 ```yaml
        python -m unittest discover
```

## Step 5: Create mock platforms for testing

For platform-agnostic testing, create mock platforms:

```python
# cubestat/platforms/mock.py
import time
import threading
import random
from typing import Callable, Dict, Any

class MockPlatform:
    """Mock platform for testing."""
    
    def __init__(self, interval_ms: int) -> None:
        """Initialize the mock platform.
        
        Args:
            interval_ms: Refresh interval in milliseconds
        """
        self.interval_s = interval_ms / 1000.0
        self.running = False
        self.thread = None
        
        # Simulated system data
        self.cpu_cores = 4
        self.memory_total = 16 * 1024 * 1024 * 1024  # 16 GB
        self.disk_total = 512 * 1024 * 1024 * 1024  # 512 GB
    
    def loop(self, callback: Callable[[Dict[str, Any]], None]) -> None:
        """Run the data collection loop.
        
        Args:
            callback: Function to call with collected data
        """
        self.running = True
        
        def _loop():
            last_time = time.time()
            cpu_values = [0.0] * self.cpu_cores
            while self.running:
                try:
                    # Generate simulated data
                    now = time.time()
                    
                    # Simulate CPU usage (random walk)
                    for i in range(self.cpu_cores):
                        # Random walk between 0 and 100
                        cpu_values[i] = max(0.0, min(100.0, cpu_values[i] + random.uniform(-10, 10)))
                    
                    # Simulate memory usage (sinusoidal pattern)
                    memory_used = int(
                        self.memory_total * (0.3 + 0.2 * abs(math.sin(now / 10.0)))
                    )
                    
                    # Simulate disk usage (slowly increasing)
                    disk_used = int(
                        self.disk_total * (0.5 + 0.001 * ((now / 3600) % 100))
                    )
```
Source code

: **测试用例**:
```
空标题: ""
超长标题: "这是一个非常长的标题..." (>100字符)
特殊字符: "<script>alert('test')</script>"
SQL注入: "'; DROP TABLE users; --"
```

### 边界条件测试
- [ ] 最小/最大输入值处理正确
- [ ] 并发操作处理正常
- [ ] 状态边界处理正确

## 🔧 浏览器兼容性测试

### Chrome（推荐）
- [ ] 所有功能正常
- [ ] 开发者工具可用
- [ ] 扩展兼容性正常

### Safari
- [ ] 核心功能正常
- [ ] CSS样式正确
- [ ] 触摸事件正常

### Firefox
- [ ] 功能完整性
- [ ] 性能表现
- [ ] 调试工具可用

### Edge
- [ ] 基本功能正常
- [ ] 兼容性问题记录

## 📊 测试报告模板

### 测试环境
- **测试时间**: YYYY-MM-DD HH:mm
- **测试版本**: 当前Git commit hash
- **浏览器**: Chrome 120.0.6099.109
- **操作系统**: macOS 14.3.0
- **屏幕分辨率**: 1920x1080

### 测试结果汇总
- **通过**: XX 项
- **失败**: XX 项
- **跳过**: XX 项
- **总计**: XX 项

┄┄┄┄┄┄┄┄┄┄┄┄┄┄┄┄┄┄┄┄

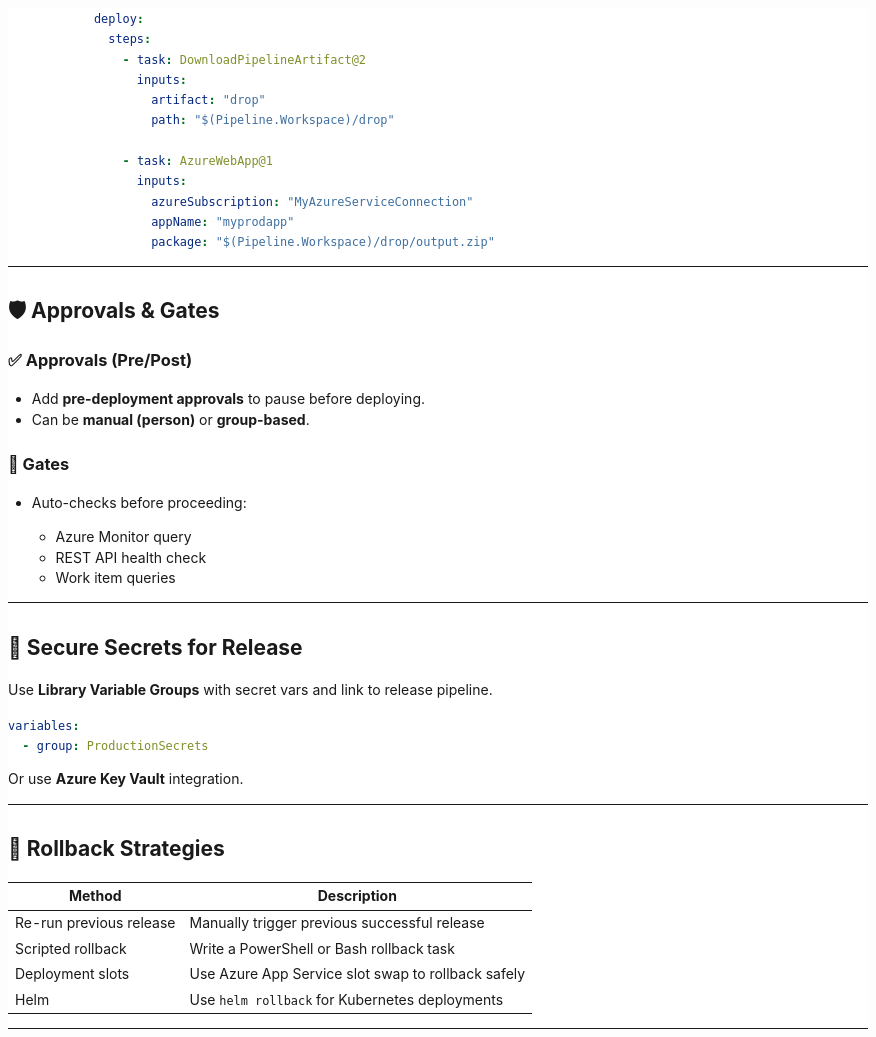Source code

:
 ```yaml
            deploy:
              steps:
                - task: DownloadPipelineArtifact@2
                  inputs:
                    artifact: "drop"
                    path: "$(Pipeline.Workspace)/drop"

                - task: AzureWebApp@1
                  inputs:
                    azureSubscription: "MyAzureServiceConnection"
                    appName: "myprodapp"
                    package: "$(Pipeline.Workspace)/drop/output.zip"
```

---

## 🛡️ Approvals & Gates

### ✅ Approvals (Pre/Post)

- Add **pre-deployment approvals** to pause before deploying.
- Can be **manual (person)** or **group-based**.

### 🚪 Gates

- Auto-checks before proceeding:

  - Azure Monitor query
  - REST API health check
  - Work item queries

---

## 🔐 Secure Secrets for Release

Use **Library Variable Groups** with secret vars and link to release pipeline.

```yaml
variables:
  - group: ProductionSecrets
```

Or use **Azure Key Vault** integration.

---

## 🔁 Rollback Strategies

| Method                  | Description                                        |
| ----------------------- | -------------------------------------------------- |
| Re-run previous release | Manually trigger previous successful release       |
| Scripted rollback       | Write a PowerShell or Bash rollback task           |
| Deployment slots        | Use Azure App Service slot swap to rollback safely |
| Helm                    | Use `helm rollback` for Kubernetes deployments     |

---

┄┄┄┄┄┄┄┄┄┄┄┄┄┄┄┄┄┄┄┄

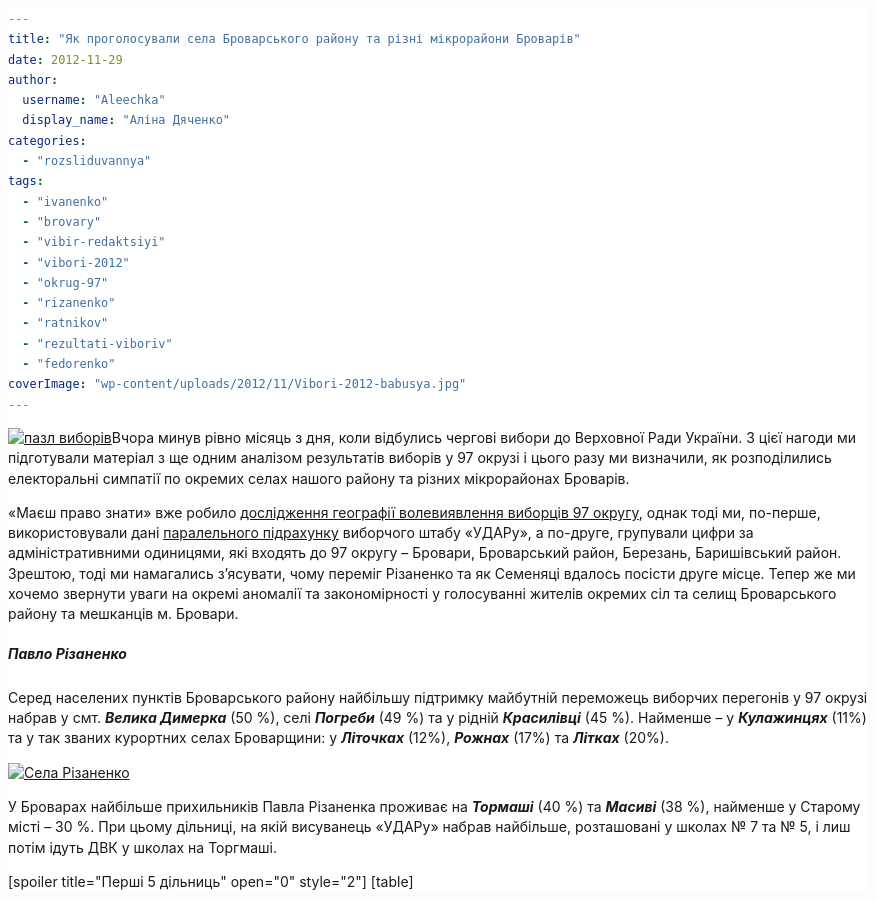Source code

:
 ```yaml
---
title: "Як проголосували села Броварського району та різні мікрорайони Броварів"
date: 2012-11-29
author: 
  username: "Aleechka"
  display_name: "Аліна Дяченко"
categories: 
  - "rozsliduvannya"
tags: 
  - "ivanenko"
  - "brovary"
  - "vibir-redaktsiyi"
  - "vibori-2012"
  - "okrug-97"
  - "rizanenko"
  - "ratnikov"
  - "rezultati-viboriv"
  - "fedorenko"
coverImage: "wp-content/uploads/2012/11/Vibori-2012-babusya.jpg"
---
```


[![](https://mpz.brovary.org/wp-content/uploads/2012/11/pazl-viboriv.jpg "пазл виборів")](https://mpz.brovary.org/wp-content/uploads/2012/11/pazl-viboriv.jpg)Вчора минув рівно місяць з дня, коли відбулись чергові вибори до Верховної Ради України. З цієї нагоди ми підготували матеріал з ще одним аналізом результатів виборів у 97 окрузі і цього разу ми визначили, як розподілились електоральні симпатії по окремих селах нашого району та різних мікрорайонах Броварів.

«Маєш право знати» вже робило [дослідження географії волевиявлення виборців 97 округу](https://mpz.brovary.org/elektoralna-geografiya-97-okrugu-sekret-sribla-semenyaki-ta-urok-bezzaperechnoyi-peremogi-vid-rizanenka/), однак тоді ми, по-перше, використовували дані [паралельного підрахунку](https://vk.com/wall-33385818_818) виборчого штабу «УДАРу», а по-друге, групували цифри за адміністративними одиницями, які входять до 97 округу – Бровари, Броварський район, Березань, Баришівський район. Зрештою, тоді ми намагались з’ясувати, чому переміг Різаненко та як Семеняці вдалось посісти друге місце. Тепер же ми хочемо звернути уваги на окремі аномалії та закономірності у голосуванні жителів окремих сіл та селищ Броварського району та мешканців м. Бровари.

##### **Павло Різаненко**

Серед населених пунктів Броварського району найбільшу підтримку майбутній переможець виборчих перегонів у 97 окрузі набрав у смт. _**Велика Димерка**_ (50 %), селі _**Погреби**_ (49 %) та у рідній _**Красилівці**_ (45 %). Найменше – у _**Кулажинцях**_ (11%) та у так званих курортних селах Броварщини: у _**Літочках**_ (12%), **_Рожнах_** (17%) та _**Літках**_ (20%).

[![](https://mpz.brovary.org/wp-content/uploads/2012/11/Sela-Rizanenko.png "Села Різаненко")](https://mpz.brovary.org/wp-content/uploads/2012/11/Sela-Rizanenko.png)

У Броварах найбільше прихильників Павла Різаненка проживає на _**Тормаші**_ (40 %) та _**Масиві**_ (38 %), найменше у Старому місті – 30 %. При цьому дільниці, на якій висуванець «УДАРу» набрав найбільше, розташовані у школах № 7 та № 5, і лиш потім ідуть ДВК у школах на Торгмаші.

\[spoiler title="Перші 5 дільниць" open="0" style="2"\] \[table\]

┄┄┄┄┄┄┄┄┄┄┄┄┄┄┄┄┄┄┄┄

§ **Exercise brief**: Where the string "окремих" shows up in the listing above, copy the line that holds it.

§ **Result of this exercise**:
[![](https://mpz.brovary.org/wp-content/uploads/2012/11/pazl-viboriv.jpg "пазл виборів")](https://mpz.brovary.org/wp-content/uploads/2012/11/pazl-viboriv.jpg)Вчора минув рівно місяць з дня, коли відбулись чергові вибори до Верховної Ради України. З цієї нагоди ми підготували матеріал з ще одним аналізом результатів виборів у 97 окрузі і цього разу ми визначили, як розподілились електоральні симпатії по окремих селах нашого району та різних мікрорайонах Броварів.
«Маєш право знати» вже робило [дослідження географії волевиявлення виборців 97 округу](https://mpz.brovary.org/elektoralna-geografiya-97-okrugu-sekret-sribla-semenyaki-ta-urok-bezzaperechnoyi-peremogi-vid-rizanenka/), однак тоді ми, по-перше, використовували дані [паралельного підрахунку](https://vk.com/wall-33385818_818) виборчого штабу «УДАРу», а по-друге, групували цифри за адміністративними одиницями, які входять до 97 округу – Бровари, Броварський район, Березань, Баришівський район. Зрештою, тоді ми намагались з’ясувати, чому переміг Різаненко та як Семеняці вдалось посісти друге місце. Тепер же ми хочемо звернути уваги на окремі аномалії та закономірності у голосуванні жителів окремих сіл та селищ Броварського району та мешканців м. Бровари.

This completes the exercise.